Reproduce the records below in full and exactly, without their images.

## [DATASET]
○ ○ ○ ○ ○

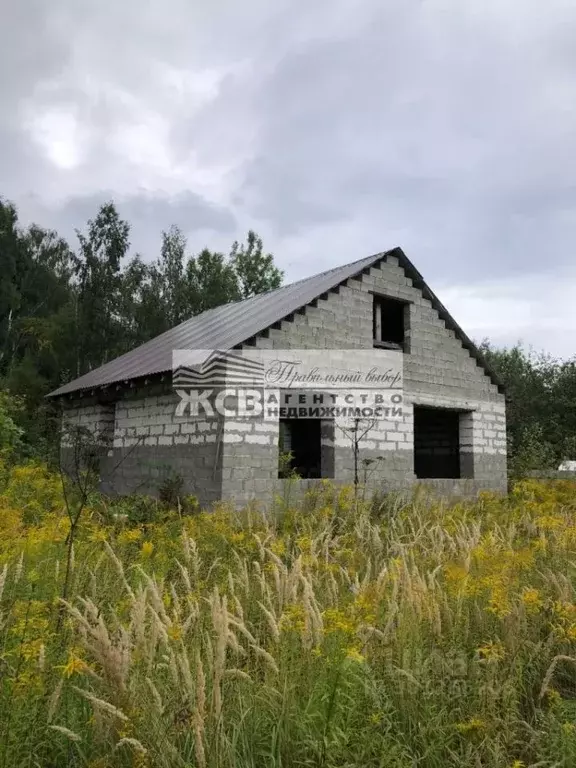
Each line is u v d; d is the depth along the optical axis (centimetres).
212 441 1054
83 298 3041
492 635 423
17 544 528
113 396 1349
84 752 292
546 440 2506
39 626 344
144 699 296
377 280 1312
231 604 429
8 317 3319
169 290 3303
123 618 413
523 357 3011
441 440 1639
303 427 1750
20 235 3816
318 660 349
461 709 336
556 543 649
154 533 717
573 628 398
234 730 307
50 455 1538
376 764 300
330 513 920
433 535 692
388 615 397
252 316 1262
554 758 317
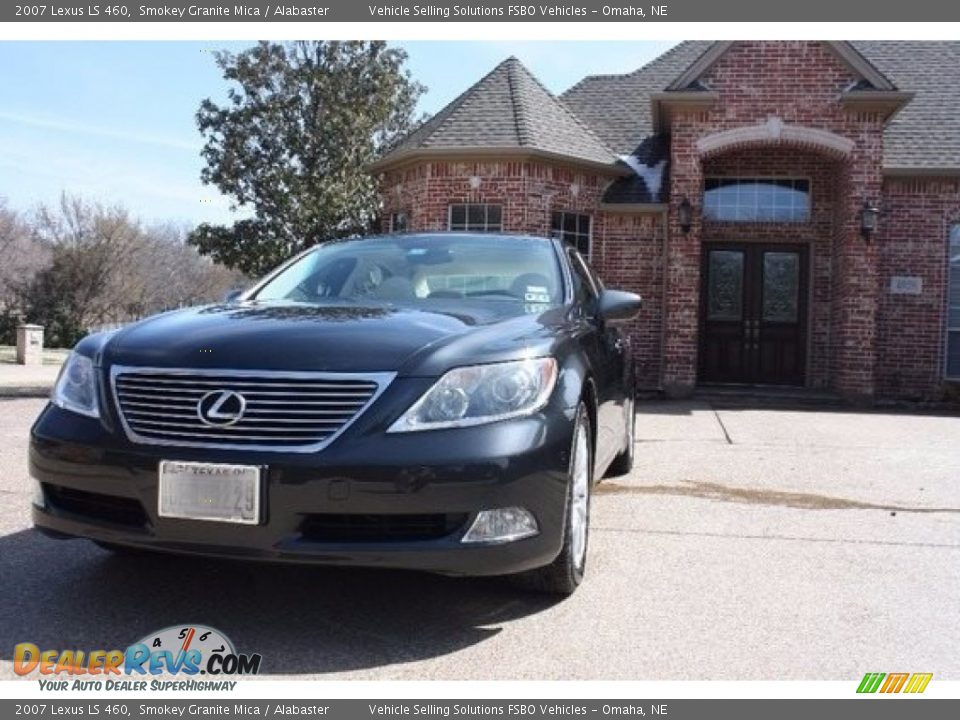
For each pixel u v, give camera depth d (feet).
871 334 41.16
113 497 10.52
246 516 9.78
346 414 10.02
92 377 11.07
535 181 43.09
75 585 12.29
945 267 43.57
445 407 10.16
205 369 10.33
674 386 42.52
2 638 10.49
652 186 45.78
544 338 11.80
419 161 44.45
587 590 12.69
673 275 42.78
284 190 47.75
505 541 10.14
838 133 41.42
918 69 51.98
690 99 41.86
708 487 20.27
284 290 15.17
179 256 149.07
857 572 13.80
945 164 43.32
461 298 14.21
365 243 16.76
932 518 17.52
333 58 50.47
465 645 10.59
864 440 28.53
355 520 9.99
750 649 10.64
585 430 12.84
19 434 26.43
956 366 44.06
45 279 112.68
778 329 45.88
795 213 45.57
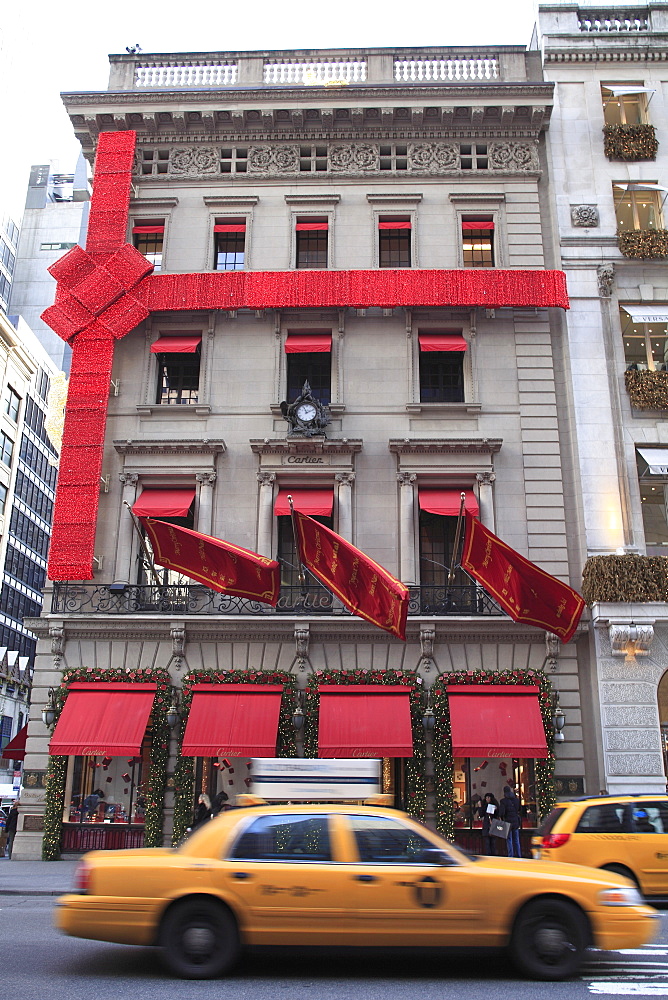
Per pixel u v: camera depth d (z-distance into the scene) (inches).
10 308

○ ○ ○ ○ ○

## [TASK RESPONSE]
Each line is u v d; d is the depth along the optical axis (centimetres).
212 441 1054
83 298 3041
492 635 423
17 544 528
113 396 1349
84 752 292
546 440 2506
39 626 344
144 699 296
377 280 1312
231 604 429
8 317 3319
169 290 3303
123 618 413
523 357 3011
441 440 1639
303 427 1750
20 235 3816
318 660 349
461 709 336
556 543 649
154 533 717
573 628 398
234 730 307
50 455 1538
376 764 300
330 513 920
433 535 692
388 615 397
252 316 1262
554 758 317
For each pixel u v, give camera depth d (feet).
871 334 41.16
113 497 10.52
246 516 9.78
346 414 10.02
92 377 11.07
535 181 43.09
75 585 12.29
945 267 43.57
445 407 10.16
205 369 10.33
674 386 42.52
2 638 10.49
652 186 45.78
544 338 11.80
419 161 44.45
587 590 12.69
673 275 42.78
284 190 47.75
505 541 10.14
838 133 41.42
918 69 51.98
690 99 41.86
708 487 20.27
284 290 15.17
179 256 149.07
857 572 13.80
945 164 43.32
461 298 14.21
365 243 16.76
932 518 17.52
333 58 50.47
465 645 10.59
864 440 28.53
355 520 9.99
750 649 10.64
585 430 12.84
19 434 26.43
956 366 44.06
45 279 112.68
778 329 45.88
795 213 45.57
Per pixel u v: camera depth d (z-distance into the scene) (inches).
10 308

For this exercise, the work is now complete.